TASK REQUIREMENTS: Which of the lines below contain the string "Jeff"? Pull each one out of the data.

Dataset records
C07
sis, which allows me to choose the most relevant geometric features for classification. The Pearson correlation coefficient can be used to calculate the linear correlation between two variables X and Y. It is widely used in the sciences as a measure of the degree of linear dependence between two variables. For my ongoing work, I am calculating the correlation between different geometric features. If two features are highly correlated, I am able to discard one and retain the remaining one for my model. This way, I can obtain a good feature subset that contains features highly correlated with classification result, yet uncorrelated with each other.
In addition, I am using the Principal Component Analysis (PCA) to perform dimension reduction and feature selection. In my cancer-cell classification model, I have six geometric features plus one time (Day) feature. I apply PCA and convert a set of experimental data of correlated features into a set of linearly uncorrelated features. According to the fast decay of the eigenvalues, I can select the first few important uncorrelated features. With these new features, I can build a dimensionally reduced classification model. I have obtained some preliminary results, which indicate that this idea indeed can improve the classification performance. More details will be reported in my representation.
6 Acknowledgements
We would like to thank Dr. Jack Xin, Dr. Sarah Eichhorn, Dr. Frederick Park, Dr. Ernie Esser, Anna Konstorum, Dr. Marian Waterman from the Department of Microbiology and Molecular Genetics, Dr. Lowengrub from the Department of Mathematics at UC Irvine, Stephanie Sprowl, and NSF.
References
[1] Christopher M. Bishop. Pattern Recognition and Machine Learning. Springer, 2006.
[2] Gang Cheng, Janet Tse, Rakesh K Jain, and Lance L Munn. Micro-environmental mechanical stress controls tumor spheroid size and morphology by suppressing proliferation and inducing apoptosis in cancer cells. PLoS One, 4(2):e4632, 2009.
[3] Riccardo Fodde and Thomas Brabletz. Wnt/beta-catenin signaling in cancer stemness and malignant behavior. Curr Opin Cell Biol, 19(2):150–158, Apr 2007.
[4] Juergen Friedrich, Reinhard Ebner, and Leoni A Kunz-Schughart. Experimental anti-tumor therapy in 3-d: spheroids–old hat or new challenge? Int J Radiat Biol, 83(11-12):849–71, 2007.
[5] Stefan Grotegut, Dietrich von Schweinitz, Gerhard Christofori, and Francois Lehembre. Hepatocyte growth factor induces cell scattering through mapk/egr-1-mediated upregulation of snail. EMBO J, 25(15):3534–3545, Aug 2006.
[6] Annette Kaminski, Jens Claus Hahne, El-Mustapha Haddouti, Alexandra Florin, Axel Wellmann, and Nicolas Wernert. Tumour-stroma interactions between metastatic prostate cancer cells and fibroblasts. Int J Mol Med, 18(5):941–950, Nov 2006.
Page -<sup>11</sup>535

--

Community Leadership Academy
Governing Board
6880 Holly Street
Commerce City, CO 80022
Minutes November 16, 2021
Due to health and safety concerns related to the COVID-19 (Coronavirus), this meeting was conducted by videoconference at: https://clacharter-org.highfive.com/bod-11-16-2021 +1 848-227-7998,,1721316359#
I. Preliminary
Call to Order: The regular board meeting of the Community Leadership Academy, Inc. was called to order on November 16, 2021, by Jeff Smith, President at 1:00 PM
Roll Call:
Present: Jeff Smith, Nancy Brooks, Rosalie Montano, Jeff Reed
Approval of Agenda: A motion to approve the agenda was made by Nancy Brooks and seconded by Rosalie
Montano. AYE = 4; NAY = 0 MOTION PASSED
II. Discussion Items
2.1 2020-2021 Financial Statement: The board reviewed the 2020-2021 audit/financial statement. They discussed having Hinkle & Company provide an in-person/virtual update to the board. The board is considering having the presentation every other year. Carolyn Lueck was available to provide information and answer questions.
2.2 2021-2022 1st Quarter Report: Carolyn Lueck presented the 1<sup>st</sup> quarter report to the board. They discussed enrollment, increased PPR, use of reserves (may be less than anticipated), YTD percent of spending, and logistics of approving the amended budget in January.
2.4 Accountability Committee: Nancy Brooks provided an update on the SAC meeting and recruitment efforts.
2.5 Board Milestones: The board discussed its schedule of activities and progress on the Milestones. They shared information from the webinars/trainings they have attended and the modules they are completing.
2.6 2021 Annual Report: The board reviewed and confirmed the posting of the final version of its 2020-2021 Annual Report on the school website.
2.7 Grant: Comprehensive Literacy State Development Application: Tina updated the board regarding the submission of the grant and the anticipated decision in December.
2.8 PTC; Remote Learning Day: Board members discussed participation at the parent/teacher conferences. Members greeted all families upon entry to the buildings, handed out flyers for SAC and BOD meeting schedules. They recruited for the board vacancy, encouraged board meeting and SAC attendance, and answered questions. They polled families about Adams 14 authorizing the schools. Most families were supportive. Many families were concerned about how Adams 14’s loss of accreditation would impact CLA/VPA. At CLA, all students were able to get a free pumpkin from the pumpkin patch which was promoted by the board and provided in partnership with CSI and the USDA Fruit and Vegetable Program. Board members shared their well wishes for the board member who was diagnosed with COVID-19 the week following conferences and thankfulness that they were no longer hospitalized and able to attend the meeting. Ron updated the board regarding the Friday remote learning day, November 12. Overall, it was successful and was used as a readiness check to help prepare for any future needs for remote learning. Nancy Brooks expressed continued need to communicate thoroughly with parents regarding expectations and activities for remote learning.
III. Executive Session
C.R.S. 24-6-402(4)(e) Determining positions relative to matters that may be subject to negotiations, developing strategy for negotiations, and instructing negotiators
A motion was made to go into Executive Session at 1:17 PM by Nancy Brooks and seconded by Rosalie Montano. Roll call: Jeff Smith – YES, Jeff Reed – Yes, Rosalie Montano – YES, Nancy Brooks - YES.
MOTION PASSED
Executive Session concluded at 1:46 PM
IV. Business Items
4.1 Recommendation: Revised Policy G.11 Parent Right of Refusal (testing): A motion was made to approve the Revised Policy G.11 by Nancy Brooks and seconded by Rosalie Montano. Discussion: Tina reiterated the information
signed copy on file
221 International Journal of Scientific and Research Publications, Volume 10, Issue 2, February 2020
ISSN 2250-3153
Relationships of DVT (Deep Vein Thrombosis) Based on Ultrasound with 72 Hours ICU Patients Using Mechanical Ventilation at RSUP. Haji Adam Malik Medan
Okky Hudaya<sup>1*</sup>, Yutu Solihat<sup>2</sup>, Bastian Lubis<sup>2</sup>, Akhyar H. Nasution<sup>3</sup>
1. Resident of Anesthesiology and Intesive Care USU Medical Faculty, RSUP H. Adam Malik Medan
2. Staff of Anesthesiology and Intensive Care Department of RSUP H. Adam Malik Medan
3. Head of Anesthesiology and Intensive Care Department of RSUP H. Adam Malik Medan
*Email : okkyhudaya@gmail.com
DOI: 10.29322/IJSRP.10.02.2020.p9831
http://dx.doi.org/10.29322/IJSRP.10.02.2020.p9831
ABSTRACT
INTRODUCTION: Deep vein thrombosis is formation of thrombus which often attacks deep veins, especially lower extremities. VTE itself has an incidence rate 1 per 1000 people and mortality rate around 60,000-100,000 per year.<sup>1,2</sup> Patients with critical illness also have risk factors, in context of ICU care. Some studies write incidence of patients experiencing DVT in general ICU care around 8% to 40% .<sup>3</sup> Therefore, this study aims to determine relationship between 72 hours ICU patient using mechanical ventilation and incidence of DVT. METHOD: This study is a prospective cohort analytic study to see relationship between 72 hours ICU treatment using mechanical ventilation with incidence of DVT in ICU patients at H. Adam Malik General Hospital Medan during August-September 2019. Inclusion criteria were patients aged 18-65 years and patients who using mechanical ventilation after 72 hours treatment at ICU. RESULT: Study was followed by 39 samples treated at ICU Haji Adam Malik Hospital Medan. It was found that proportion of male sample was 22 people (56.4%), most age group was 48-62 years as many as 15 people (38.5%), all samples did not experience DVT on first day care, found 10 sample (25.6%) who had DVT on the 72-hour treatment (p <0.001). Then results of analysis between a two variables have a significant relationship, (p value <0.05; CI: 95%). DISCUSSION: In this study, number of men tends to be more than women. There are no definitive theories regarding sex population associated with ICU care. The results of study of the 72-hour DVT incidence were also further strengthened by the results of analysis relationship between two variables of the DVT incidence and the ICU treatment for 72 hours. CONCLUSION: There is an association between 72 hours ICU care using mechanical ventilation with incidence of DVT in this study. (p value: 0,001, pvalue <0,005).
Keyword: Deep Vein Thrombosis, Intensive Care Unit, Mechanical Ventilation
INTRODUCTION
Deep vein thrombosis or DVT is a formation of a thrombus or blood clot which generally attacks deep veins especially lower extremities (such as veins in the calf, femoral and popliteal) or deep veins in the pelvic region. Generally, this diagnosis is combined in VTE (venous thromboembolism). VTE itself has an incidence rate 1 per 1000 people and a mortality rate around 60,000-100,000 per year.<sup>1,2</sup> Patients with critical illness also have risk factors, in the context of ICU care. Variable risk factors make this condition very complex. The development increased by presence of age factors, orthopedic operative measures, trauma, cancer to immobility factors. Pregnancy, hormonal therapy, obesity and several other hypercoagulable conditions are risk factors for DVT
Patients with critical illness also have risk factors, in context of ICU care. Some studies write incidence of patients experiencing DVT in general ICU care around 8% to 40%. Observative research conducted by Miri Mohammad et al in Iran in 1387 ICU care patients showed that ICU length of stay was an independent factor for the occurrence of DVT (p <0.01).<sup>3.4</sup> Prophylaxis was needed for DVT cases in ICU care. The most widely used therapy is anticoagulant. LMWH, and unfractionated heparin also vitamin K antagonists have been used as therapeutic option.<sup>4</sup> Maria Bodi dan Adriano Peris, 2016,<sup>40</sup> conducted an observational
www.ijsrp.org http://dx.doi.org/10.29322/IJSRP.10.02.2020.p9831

FINISHED EXERCISE:
Call to Order: The regular board meeting of the Community Leadership Academy, Inc. was called to order on November 16, 2021, by Jeff Smith, President at 1:00 PM
Present: Jeff Smith, Nancy Brooks, Rosalie Montano, Jeff Reed
A motion was made to go into Executive Session at 1:17 PM by Nancy Brooks and seconded by Rosalie Montano. Roll call: Jeff Smith – YES, Jeff Reed – Yes, Rosalie Montano – YES, Nancy Brooks - YES.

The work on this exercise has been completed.